Von einem Beispielsatz wie ,,Alles, was geschieht, hat seine Ursache„ sagt Kant, ,,daß er seinen Beweisgrund, nämlich Erfahrung, selbst zuerst möglich macht und bei diesem immer vorausgesetzt werden muß.„ (Kr.d.r.V. B765) Der Kategorie ,,Ursache„ transzendentale Funktion zuzuschreiben ist eine handliche Formel zur Erfassung dieses Umstands. Aber die in Kants eigener Erläuterung angedeutete temporale Dimension ist weiter explizierbar.

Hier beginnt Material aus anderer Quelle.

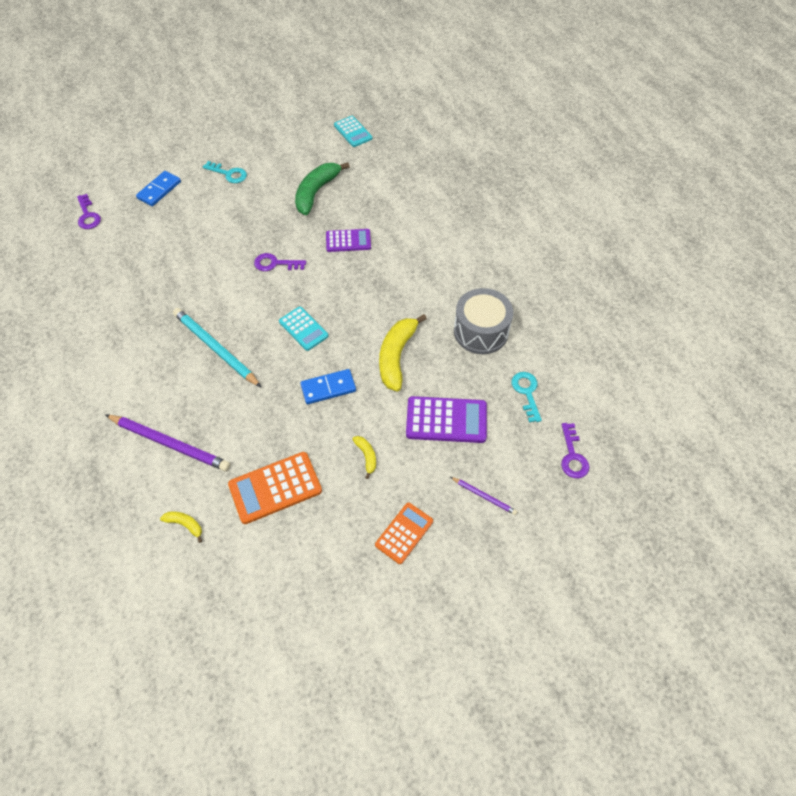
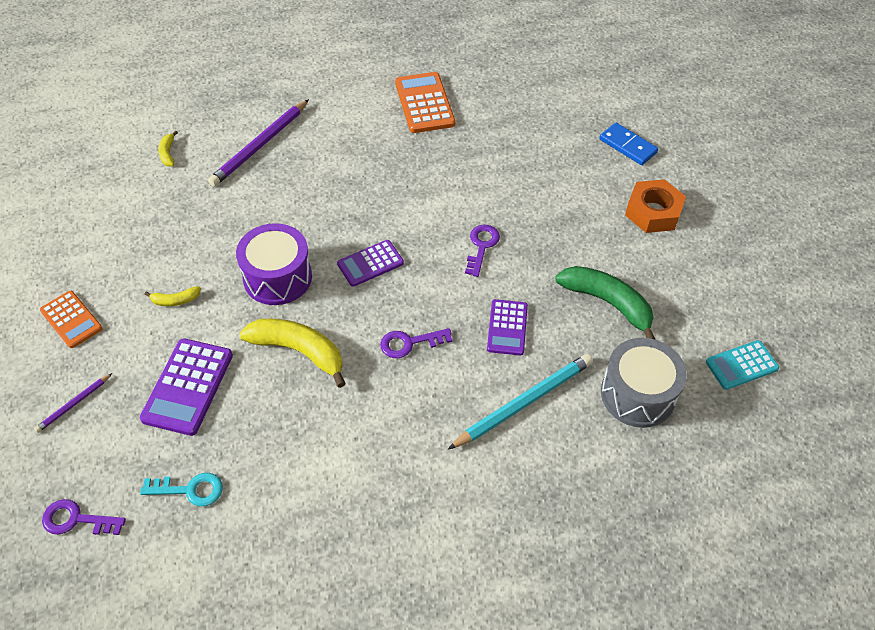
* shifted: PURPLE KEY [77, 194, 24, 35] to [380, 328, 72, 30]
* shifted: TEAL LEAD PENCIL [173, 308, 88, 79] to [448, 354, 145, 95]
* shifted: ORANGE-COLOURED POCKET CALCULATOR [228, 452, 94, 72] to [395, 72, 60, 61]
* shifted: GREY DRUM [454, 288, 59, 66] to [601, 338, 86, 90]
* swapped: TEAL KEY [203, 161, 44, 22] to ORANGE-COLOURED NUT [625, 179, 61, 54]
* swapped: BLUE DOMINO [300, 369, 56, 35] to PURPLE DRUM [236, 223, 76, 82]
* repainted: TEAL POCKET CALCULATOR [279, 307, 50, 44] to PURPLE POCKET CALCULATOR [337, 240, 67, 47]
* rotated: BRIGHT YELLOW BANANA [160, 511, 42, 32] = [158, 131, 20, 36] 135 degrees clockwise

Kategorien ermöglichen Erfahrung. Woher beziehen sie diese eigentümliche Fähigkeit? Martin Heidegger hat es aus der zeitlichen Verfassung des menschlichen Daseins erklärt. Durch Vorzukunft läßt sich diese Einsicht ohne metaphysische Zugaben entwickeln. Kategorien sind quasi zukünftiger als die Zukunft der Erfahrung. Sie sind ihr darin voraus, zu bestimmen, was sein können wird. Ermöglichung von Erfahrung ist keine transzendentale Potenz, sondern Erfüllung einer bestimmten Rolle im Spiel der Zeitformen, das unsere Erkenntnis durchzieht. Transzendentale Begriffe sind schon vorweg auf jene Daten ausgerichtet, die mit ihrer Hilfe Bausteine der Welterfahrung werden. Für sich alleine betrachtet hängen sie in der Luft, gerade wie die Form der Vorzukunft ohne ein in Zukunft eingetretenes Ereignis leer läuft. Mit Inhalt versehen produziert sie jene Sätze, die wegen ihres Vorgriffs über erst Erwartetes hinaus zur Formulierung von unverrückbaren Eigenschaften eines Sachgebiets geeignet sind. Im Grund geht es um verschiedene Ausformungen eines elementaren Zwiespalts. Wir stellen uns Dinge gleichzeitig vor, um sie zu erfahren und vor ihnen geschützt zu sein. Drohender Erfahrungs- und Orientierungsverlust halten einander die Wage. ,, …daß Gegenstände der sinnlichen Anschauung denen im Gemüt a priori liegenden formalen Bedingungen der Sinnlichkeit gemäß sein müssen, ist daraus klar, weil sie sonst nicht Gegenstände für uns sein würden.„ (K.d.r.V. B122) Der Willkür, der wir uns aussetzen, begegnet die Selektion von unserer Seite. In der Polemik zwischen Erkenntnistheorie und Sprachanalyse konnte es so scheinen, als hätte nur jene Einsicht in solche Zusammenhänge. Tatsächlich aber hat man bloß an der richtigen Stelle zu suchen versäumt. Menschen sind der Welt nicht einfach ausgesetzt, sondern können versuchen, in die Zukunft zurückzuschauen. Auf den ersten Blick eine etwas ausgefallene Fähigkeit; aber sie ist ungeheuer praktisch.